An Experimental Study of Categoriality and Object Extraction in Cantonese Serial Verb Constructions

 

Elaine J. Francis and Stephen Matthews

 

 

The ‘coverb’ construction in Cantonese, a serial verb construction (SVC) in which the first verb (the ‘coverb’) has a preposition-like meaning and function, presents a challenging theoretical puzzle. Extracting the object of a coverb typically results in marginal or low acceptability, as illustrated for the coverb doi ‘replace’ in (1). 

 

(1)        ??[[ngo     doi   __i gaau    syu RC]  go  go  jani NP]  jau beng-zo             (Relativization)

                 I      replace     teach     book   that  CL person  again sick-ASP

                ‘The person in whose place I teach the class is sick again.’

 

In studies on Mandarin, such facts are typically explained in terms of a constraint on ‘preposition stranding’, whereby coverbs are analyzed as prepositions rather than verbs (Zhang 1990, McCawley 1992).  However, Cantonese coverbs display the typical morphosyntactic properties of verbs, suggesting that they are not prepositions.  For example, similar to other verbs, coverbs allow aspect marking, as in (2).

 

(2)        ngo   doi-gwo         ni  go      jan   gaau  syu                                          (Aspect marking)

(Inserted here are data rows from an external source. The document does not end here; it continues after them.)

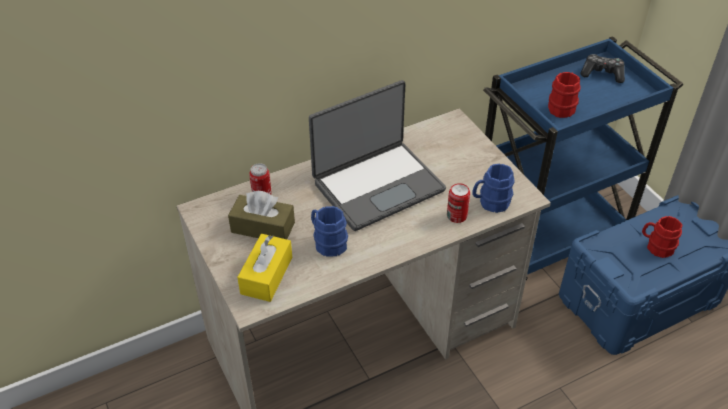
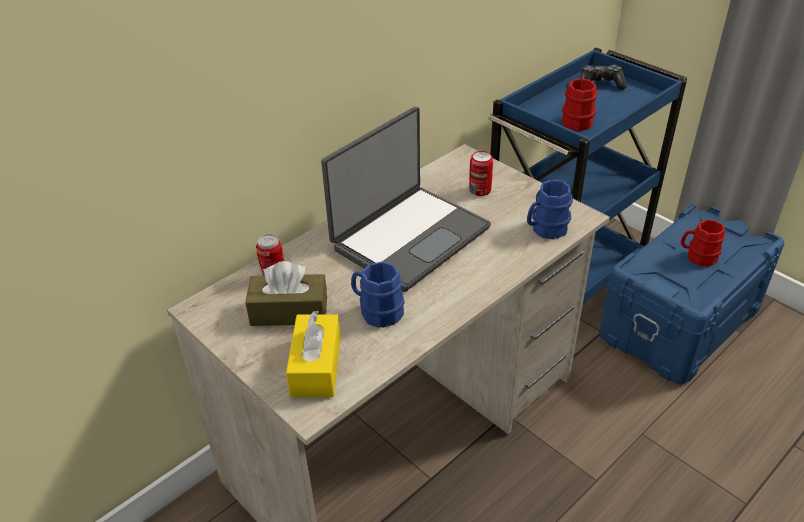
camera: 15 degrees left, 5 degrees down
can [447,183,470,223] -> can moved to [469,151,493,196]

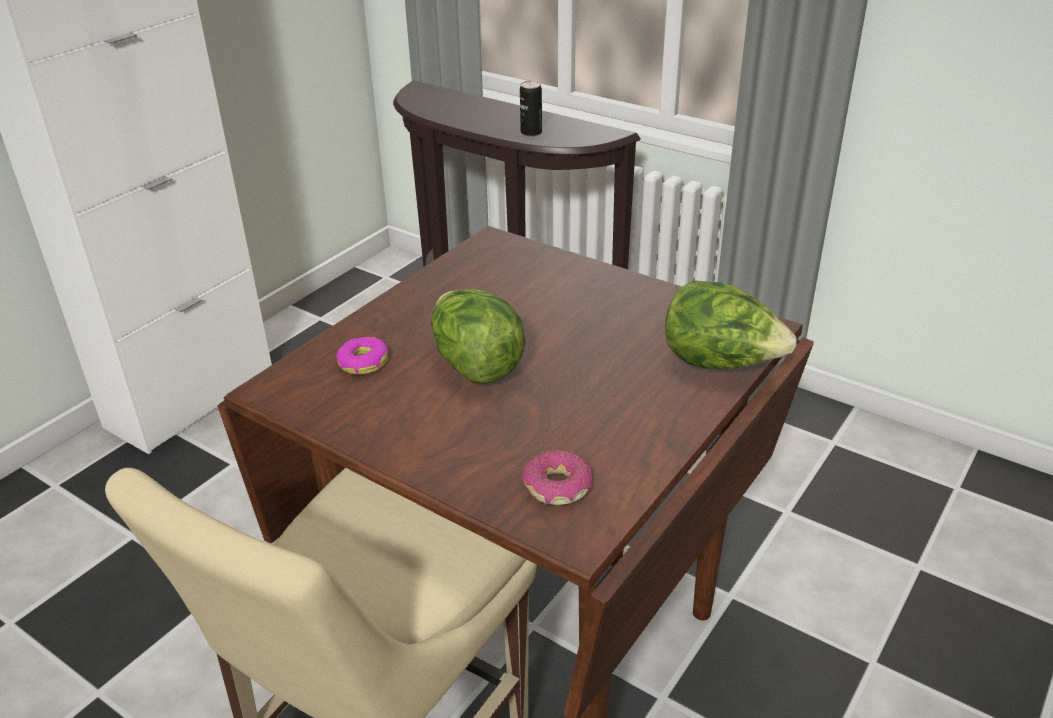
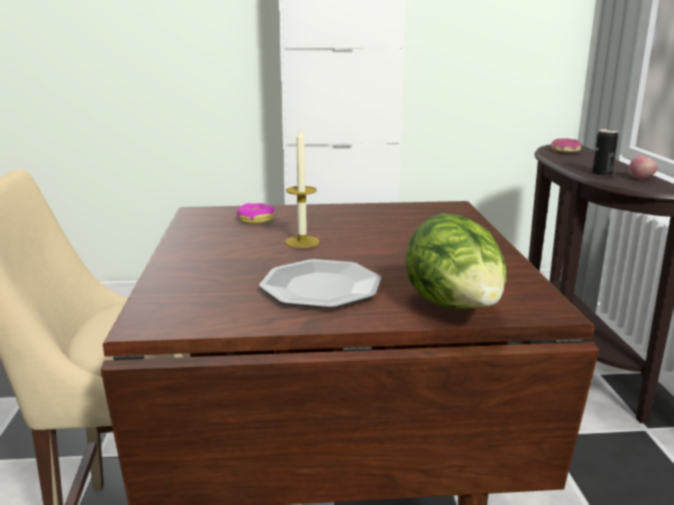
camera: 50 degrees right, 15 degrees down
lettuce [431,289,526,384] -> candle [285,130,320,248]
donut [522,450,592,505] -> donut moved to [551,138,582,153]
none -> plate [259,259,382,308]
none -> apple [629,155,658,180]

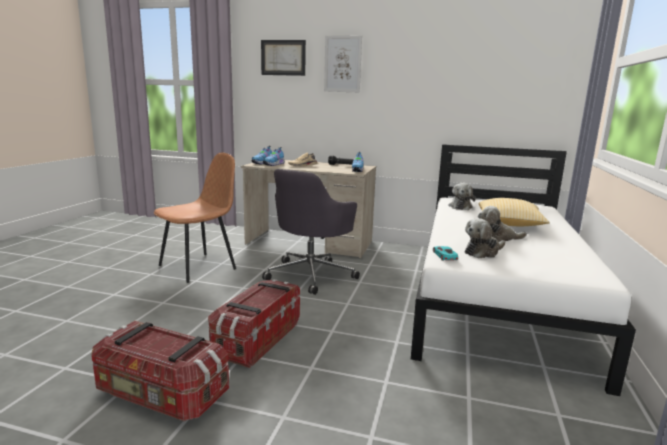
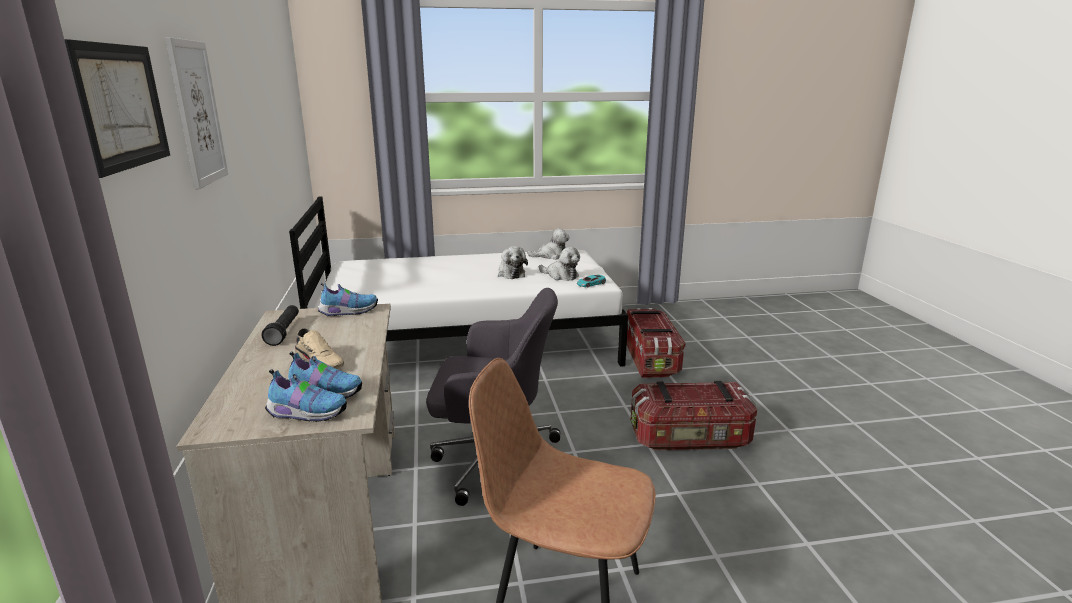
camera: 115 degrees left, 5 degrees up
storage box [91,321,229,421] -> storage box moved to [627,308,685,378]
plush toy [448,183,476,210] -> plush toy moved to [527,228,570,260]
pillow [479,198,550,226] -> none

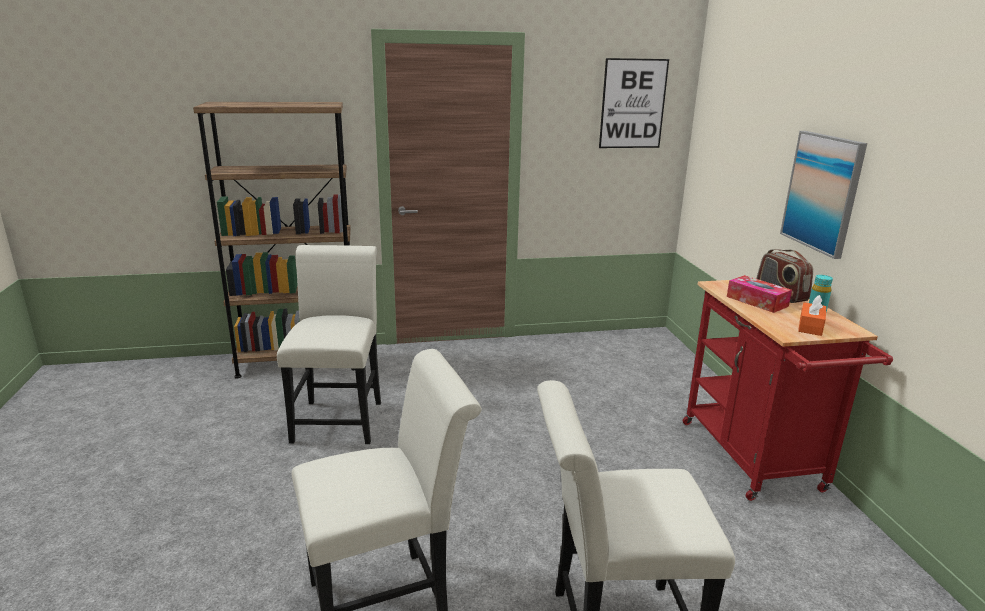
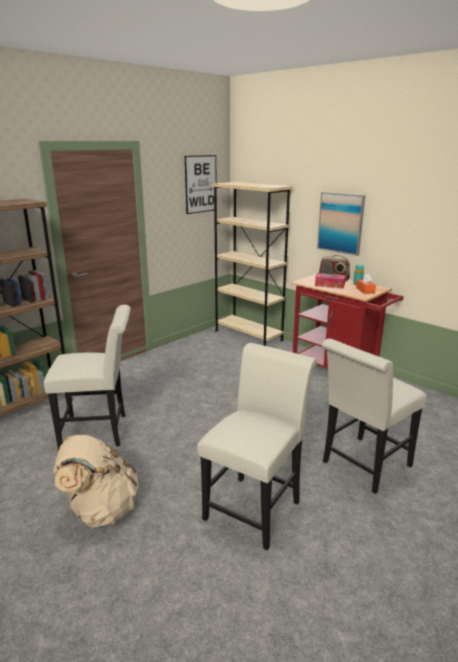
camera: 35 degrees left, 0 degrees up
white chair [277,245,381,444] -> white chair turned 120 degrees clockwise [44,305,131,450]
none -> beige backpack [53,435,138,527]
none -> beige bookcase [212,182,292,346]

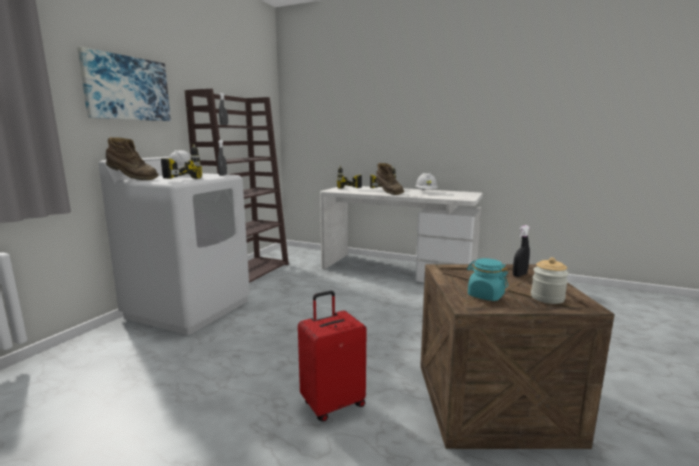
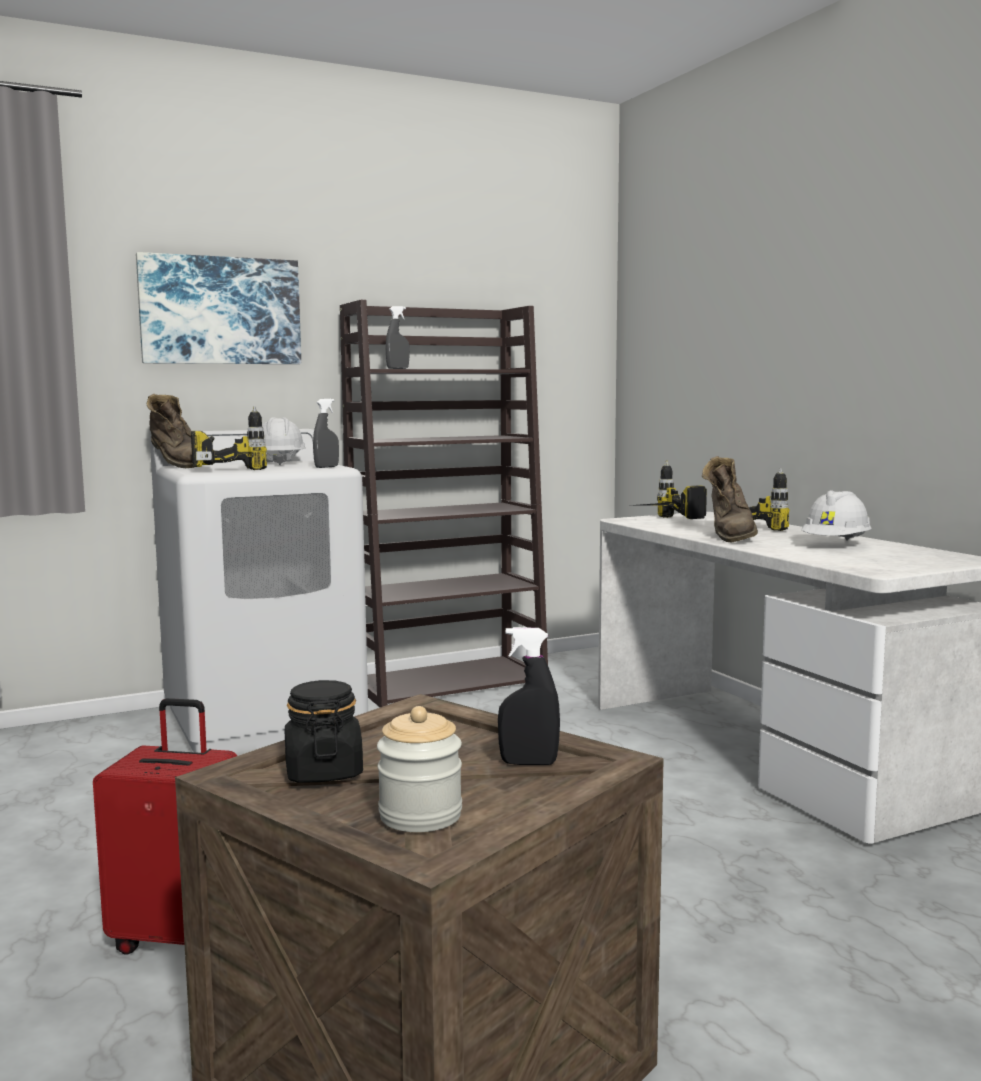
camera: 40 degrees right, 5 degrees down
turquoise jar [467,258,508,301] -> black jar [285,680,363,783]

            I        replace-ASP  this CL person teach  book

 ‘I’ve taught a class for (in place of) this person.’

 

In this paper, we report on an experimental study in which an acceptability rating task was used to compare coverbs with transitive verbs in SVCs in which the object of V1 is extracted.  Participants rated sentences containing one of six verbs/coverbs in V1 position and varying along three orthogonal dimensions: (a) one-verb vs. two-verb clauses; (b) aspect vs. no aspect on V1; and (c) extraction vs. no extraction.  The experimental results show no distinction between coverbs and (other) transitive verbs, contradicting a preposition-stranding analysis.  Ratings are marginal to low in extraction conditions for all verbs tested, and differences among individual verbs are not predictable based on their purported status as either ‘verb’ or ‘preposition’.

 

A structural analysis following Y. Li (1993) and Law (1996) would attribute adjunct status to VP1 in cases where extraction from VP1 is ungrammatical (as per Huang’s Condition on Extraction Domain).  Unlike the preposition-stranding analysis, this approach could accommodate the observed variability in acceptability:  those verbs that are interpretable only as adjuncts in the experimental sentences receive significantly worse ratings than those verbs which may be interpreted as heads.  Furthermore, this analysis would predict aspect to be incompatible with sentences for which V1 is interpretable only as an adjunct, since aspect marking occurs only on the head verb of a Chinese SVC (Dechaine 1993, Y. Li 1991). However, our results show no significant effect of aspect marking.

 

In view of these data, we propose an alternative analysis from the perspective of a multi-modular theory of grammar (Sadock 1991, Jackendoff 1997, 2002), re-formulating the relevant constraint as a semantic constraint on extraction from modifying phrases. This analysis is similar to the structural analysis but allows for the possibility of ‘mismatch’ between syntactic structure and semantic structure.  Thus, a verb that is the syntactic head of the SVC (allowing aspect) but a semantic modifier is predicted to disallow extraction of its object, and vice versa, in a manner consistent with the full range of experimental results.